Zum Thema Ökobilanz sind in den Berechnungen die Materialbeschaffung von Kupfer, Kobalt, seltene Erden und Lithium nicht berücksichtigt. Es ist doch technisch klar, dass für ein E-Auto bei der Herstellung mehr Kupfer und Lithium benötigt wird (E-Motor, Verkabelung, größere Batterien) und daher ein enormer Eingriff in die Umwelt erfolgt (Kupferminen sind bis 1000 Meter tief).

Kupfer-, Kobalt- und Lithiumgewinnung erzeugen bei der Herstellung Giftabfälle, die vergleichbar sind mit der Ölgewinnung, daher sind bei den Berechnungen bewusst die Materialbeschaffung/Umweltschäden nicht berücksichtigt, um die Ökobilanz der E-Autos lobbytauglich zu machen.

Zum Titel: "Die Batterien sind eine große Umweltsauerei". Mit der Aussage "zum anderen finden sie sich in unzähligen anderen elektronischen Geräten" wird Whataboutism bedient, sprich, ein anderes Problem beschönigt nicht das ursprünglich angesprochene Problem.

Helmut Schuessler, Augsburg

Falsche Subventionen

Lohnt es sich wirklich, den Traum von wasserstoffbetriebenen Autos oder Heizungen mit großem argumentativem Aufwand zu widerlegen, wenn diesen Technologien doch ohnehin höchstens ein Nischendasein beschieden sein wird?

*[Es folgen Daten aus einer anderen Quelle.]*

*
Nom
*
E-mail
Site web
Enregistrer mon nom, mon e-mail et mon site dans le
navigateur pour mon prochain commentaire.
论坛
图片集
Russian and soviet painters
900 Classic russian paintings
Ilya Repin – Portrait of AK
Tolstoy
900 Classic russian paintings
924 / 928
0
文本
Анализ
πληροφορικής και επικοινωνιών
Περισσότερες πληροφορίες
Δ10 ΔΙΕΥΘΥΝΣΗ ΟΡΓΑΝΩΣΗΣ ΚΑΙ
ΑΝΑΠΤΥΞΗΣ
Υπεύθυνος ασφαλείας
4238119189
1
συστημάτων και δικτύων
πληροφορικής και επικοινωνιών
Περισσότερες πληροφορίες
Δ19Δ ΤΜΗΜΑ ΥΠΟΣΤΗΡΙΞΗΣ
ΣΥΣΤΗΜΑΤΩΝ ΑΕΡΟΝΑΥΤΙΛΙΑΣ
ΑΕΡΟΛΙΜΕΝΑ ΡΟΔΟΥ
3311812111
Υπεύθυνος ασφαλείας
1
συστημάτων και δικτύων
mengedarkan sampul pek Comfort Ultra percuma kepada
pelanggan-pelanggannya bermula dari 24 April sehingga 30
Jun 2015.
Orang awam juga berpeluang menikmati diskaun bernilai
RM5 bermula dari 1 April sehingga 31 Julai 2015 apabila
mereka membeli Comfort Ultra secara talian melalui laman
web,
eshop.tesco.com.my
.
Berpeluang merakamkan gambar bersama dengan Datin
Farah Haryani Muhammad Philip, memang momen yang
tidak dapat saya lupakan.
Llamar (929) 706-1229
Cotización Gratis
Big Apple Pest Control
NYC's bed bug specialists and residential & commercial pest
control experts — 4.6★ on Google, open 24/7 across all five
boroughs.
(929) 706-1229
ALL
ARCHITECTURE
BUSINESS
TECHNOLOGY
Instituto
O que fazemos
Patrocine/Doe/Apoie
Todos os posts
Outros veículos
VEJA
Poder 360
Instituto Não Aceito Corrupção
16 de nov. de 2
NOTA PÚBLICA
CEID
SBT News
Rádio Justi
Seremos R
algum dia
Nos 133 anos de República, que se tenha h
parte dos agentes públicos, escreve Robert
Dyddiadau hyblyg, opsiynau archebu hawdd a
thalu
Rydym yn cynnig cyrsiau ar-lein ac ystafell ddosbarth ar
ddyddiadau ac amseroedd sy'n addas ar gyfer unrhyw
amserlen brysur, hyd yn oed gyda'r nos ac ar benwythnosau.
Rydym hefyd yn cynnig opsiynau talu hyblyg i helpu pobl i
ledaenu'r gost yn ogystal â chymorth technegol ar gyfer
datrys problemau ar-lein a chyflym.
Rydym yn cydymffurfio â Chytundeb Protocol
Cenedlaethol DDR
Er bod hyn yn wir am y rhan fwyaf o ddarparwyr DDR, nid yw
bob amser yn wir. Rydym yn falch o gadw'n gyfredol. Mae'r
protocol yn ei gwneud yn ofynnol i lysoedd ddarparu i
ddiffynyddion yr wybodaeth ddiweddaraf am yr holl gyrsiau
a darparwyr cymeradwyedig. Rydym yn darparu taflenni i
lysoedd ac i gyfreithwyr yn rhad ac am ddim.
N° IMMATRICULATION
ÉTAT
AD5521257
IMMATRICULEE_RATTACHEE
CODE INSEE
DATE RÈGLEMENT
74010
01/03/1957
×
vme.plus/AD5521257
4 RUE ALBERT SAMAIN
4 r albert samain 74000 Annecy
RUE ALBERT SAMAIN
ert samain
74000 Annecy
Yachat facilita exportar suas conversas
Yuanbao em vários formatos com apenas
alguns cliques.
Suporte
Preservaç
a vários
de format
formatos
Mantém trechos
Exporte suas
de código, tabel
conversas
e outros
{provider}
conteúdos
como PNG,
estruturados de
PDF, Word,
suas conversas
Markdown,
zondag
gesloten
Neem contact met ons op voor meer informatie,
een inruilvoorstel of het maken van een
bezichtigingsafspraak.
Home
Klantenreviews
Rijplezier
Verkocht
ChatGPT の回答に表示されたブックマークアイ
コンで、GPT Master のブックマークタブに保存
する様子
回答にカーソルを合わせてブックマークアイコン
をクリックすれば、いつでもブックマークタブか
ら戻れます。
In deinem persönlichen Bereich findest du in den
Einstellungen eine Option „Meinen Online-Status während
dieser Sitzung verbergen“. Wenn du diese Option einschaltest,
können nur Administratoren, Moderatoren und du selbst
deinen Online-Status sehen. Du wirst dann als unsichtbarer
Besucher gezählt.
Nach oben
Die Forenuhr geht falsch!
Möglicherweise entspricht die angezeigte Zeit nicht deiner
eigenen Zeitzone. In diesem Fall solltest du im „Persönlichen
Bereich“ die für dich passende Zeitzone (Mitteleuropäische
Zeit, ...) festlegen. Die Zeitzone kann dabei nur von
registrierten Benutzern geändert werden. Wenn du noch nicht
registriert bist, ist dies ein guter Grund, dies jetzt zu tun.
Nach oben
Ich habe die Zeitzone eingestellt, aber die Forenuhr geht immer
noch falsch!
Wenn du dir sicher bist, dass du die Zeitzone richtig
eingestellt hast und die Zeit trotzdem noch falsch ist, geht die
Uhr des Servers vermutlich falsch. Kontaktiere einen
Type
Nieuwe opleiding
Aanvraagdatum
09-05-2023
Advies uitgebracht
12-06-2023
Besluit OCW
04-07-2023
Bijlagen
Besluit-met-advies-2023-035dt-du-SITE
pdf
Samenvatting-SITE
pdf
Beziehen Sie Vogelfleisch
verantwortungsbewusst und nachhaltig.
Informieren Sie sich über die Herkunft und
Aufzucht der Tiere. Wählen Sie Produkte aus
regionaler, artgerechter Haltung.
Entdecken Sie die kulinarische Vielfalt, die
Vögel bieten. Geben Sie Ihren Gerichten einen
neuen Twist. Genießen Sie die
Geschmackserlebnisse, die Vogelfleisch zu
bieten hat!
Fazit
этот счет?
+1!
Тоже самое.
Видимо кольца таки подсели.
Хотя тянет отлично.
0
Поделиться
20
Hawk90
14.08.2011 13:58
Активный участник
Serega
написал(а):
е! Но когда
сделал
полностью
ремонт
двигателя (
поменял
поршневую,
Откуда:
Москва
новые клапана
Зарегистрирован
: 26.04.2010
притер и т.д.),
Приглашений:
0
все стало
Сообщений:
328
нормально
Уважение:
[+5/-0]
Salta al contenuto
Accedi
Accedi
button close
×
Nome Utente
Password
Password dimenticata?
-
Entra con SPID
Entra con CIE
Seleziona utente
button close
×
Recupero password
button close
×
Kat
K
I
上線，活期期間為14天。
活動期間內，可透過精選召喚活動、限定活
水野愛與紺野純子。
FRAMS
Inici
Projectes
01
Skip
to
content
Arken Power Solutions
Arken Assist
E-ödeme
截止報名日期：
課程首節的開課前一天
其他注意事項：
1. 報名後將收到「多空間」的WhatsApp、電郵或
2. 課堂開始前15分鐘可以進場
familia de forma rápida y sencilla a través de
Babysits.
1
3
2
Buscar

Die ungeheuerlichen Subventionen, die es bräuchte, um grünen Wasserstoff konkurrenzfähig zu machen, wird niemand aufbringen wollen. Auch nicht die FDP. Und sollte es in Zukunft doch ein größeres Angebot an grünem Wasserstoff zum Beispiel aus Afrika geben, mit dem heute noch niemand rechnet, dann wäre das auch nicht schlimm, denn auf welchem Weg wir null Emissionen erreichen, kann uns eigentlich egal sein. Nur eines sollte der Staat vermeiden: Auf Dauer Technologien zu bezuschussen, die nicht konkurrenzfähig sind. Dass die FDP das wirklich tun wollte, halte ich allerdings für ausgeschlossen.

Axel Lehmann, München

Geistige Ressourcenverschwendung der FDP

Lindner sagt, die Regierung arbeite und verursache eben dadurch Geräusche. Es gibt produktive Arbeit, die eine Sache voranbringt. Man kann aber auch große Mühe darauf verwenden, Dinge zu komplizieren und zu verzögern. Auch das ist Arbeit, aber sie schadet nur. Unnötiger Reibungswiderstand verursacht eben auch Geräusche.

Das Ganze läuft bei der FDP unter "Technologieoffenheit". Bei den Pkw zugunsten des Verbrennermotors den teuren und ineffizienten Umweg der E-Fuels offenzuhalten, den knappen Wasserstoff auch in Hausheizungen und Pkw einzusetzen - das sind die Projekte der FDP, die sich gegen die Marktkräfte stemmen und mit der von der FDP für sich reklamierten Vernunft nichts zu tun haben. Dann noch zu behaupten, das sei keine Planwirtschaft, setzt dem Ganzen die Krone auf. Wissing und seine Parteifreunde sollten endlich zur Kenntnis nehmen, dass Wasserstoffautos Ladenhüter sind.

Auch bei der Atomkraft versucht die FDP, gegen den Strom zu schwimmen. Gegen den Willen der Betreiber will sie die ausgemusterten und im Rückbau befindlichen Atomkraftwerke wiederbeleben.

Wie die Klimaleugner bastelt sich die FDP ihre eigene Wissenschaft zurecht. Sie sorgt damit für Verunsicherung und Verwirrung in den Debatten und betreibt geistige Ressourcenverschwendung. Wissenschaftler Quaschning und Minsterin Lemke haben recht: Es lohnt sich einfach nicht, sich zum x-ten Mal mit diesen Themen zu beschäftigen. Stattdessen sollte man wirklich gangbare Wege zu Klimaschutz und Ressourcenschonung energisch vorantreiben.